#### Extracted entries
<<<<

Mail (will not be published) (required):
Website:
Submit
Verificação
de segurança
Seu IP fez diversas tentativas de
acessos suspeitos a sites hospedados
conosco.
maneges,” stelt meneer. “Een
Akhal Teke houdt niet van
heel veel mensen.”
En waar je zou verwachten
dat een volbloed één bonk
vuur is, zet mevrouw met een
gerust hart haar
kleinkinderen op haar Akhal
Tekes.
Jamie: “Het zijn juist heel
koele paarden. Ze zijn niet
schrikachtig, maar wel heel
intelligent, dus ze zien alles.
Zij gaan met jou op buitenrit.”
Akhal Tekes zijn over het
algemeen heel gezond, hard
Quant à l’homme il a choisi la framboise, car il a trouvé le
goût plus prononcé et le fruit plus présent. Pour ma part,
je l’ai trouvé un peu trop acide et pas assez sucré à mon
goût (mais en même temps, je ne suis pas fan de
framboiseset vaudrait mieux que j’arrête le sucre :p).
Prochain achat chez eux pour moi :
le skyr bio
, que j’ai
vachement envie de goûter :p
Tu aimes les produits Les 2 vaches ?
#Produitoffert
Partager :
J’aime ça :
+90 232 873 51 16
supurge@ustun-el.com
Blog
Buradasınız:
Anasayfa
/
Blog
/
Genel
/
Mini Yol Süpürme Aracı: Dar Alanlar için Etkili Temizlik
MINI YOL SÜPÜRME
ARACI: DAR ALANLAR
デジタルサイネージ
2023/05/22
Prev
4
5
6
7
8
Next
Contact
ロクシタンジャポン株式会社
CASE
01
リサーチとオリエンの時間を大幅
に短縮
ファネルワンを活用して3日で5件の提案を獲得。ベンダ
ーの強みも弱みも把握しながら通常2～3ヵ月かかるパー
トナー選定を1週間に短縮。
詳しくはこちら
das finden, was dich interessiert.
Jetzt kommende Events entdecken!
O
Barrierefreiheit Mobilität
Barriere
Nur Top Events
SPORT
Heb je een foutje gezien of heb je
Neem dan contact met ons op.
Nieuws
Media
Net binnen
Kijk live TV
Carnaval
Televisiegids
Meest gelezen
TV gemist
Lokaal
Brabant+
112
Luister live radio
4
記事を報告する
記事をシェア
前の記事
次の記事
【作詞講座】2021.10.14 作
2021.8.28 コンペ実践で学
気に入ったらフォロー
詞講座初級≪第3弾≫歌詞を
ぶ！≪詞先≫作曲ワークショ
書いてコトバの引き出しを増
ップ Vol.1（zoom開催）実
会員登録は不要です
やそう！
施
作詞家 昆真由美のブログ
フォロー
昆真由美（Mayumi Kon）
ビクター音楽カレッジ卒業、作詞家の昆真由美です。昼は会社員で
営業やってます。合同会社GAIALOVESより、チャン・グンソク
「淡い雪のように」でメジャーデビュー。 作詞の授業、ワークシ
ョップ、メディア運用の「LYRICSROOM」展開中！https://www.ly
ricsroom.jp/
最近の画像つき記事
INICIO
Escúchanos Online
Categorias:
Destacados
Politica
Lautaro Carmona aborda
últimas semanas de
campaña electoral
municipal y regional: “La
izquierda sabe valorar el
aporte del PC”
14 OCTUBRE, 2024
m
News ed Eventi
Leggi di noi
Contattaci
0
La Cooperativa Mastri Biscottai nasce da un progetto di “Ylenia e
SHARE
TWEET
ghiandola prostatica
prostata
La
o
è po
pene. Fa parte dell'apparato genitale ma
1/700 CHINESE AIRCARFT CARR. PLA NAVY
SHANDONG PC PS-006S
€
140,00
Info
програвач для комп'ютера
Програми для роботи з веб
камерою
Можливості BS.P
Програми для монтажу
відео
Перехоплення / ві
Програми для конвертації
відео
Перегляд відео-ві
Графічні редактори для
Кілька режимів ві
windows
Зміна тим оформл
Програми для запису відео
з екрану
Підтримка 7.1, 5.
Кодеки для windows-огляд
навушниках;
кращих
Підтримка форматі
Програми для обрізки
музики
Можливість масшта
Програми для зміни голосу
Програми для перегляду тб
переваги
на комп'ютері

>>>>

#### Work required
Repeat all of the listing above exactly, leaving nothing out.

#### Answer space
Mail (will not be published) (required):
Website:
Submit
Verificação
de segurança
Seu IP fez diversas tentativas de
acessos suspeitos a sites hospedados
conosco.
maneges,” stelt meneer. “Een
Akhal Teke houdt niet van
heel veel mensen.”
En waar je zou verwachten
dat een volbloed één bonk
vuur is, zet mevrouw met een
gerust hart haar
kleinkinderen op haar Akhal
Tekes.
Jamie: “Het zijn juist heel
koele paarden. Ze zijn niet
schrikachtig, maar wel heel
intelligent, dus ze zien alles.
Zij gaan met jou op buitenrit.”
Akhal Tekes zijn over het
algemeen heel gezond, hard
Quant à l’homme il a choisi la framboise, car il a trouvé le
goût plus prononcé et le fruit plus présent. Pour ma part,
je l’ai trouvé un peu trop acide et pas assez sucré à mon
goût (mais en même temps, je ne suis pas fan de
framboiseset vaudrait mieux que j’arrête le sucre :p).
Prochain achat chez eux pour moi :
le skyr bio
, que j’ai
vachement envie de goûter :p
Tu aimes les produits Les 2 vaches ?
#Produitoffert
Partager :
J’aime ça :
+90 232 873 51 16
supurge@ustun-el.com
Blog
Buradasınız:
Anasayfa
/
Blog
/
Genel
/
Mini Yol Süpürme Aracı: Dar Alanlar için Etkili Temizlik
MINI YOL SÜPÜRME
ARACI: DAR ALANLAR
デジタルサイネージ
2023/05/22
Prev
4
5
6
7
8
Next
Contact
ロクシタンジャポン株式会社
CASE
01
リサーチとオリエンの時間を大幅
に短縮
ファネルワンを活用して3日で5件の提案を獲得。ベンダ
ーの強みも弱みも把握しながら通常2～3ヵ月かかるパー
トナー選定を1週間に短縮。
詳しくはこちら
das finden, was dich interessiert.
Jetzt kommende Events entdecken!
O
Barrierefreiheit Mobilität
Barriere
Nur Top Events
SPORT
Heb je een foutje gezien of heb je
Neem dan contact met ons op.
Nieuws
Media
Net binnen
Kijk live TV
Carnaval
Televisiegids
Meest gelezen
TV gemist
Lokaal
Brabant+
112
Luister live radio
4
記事を報告する
記事をシェア
前の記事
次の記事
【作詞講座】2021.10.14 作
2021.8.28 コンペ実践で学
気に入ったらフォロー
詞講座初級≪第3弾≫歌詞を
ぶ！≪詞先≫作曲ワークショ
書いてコトバの引き出しを増
ップ Vol.1（zoom開催）実
会員登録は不要です
やそう！
施
作詞家 昆真由美のブログ
フォロー
昆真由美（Mayumi Kon）
ビクター音楽カレッジ卒業、作詞家の昆真由美です。昼は会社員で
営業やってます。合同会社GAIALOVESより、チャン・グンソク
「淡い雪のように」でメジャーデビュー。 作詞の授業、ワークシ
ョップ、メディア運用の「LYRICSROOM」展開中！https://www.ly
ricsroom.jp/
最近の画像つき記事
INICIO
Escúchanos Online
Categorias:
Destacados
Politica
Lautaro Carmona aborda
últimas semanas de
campaña electoral
municipal y regional: “La
izquierda sabe valorar el
aporte del PC”
14 OCTUBRE, 2024
m
News ed Eventi
Leggi di noi
Contattaci
0
La Cooperativa Mastri Biscottai nasce da un progetto di “Ylenia e
SHARE
TWEET
ghiandola prostatica
prostata
La
o
è po
pene. Fa parte dell'apparato genitale ma
1/700 CHINESE AIRCARFT CARR. PLA NAVY
SHANDONG PC PS-006S
€
140,00
Info
програвач для комп'ютера
Програми для роботи з веб
камерою
Можливості BS.P
Програми для монтажу
відео
Перехоплення / ві
Програми для конвертації
відео
Перегляд відео-ві
Графічні редактори для
Кілька режимів ві
windows
Зміна тим оформл
Програми для запису відео
з екрану
Підтримка 7.1, 5.
Кодеки для windows-огляд
навушниках;
кращих
Підтримка форматі
Програми для обрізки
музики
Можливість масшта
Програми для зміни голосу
Програми для перегляду тб
переваги
на комп'ютері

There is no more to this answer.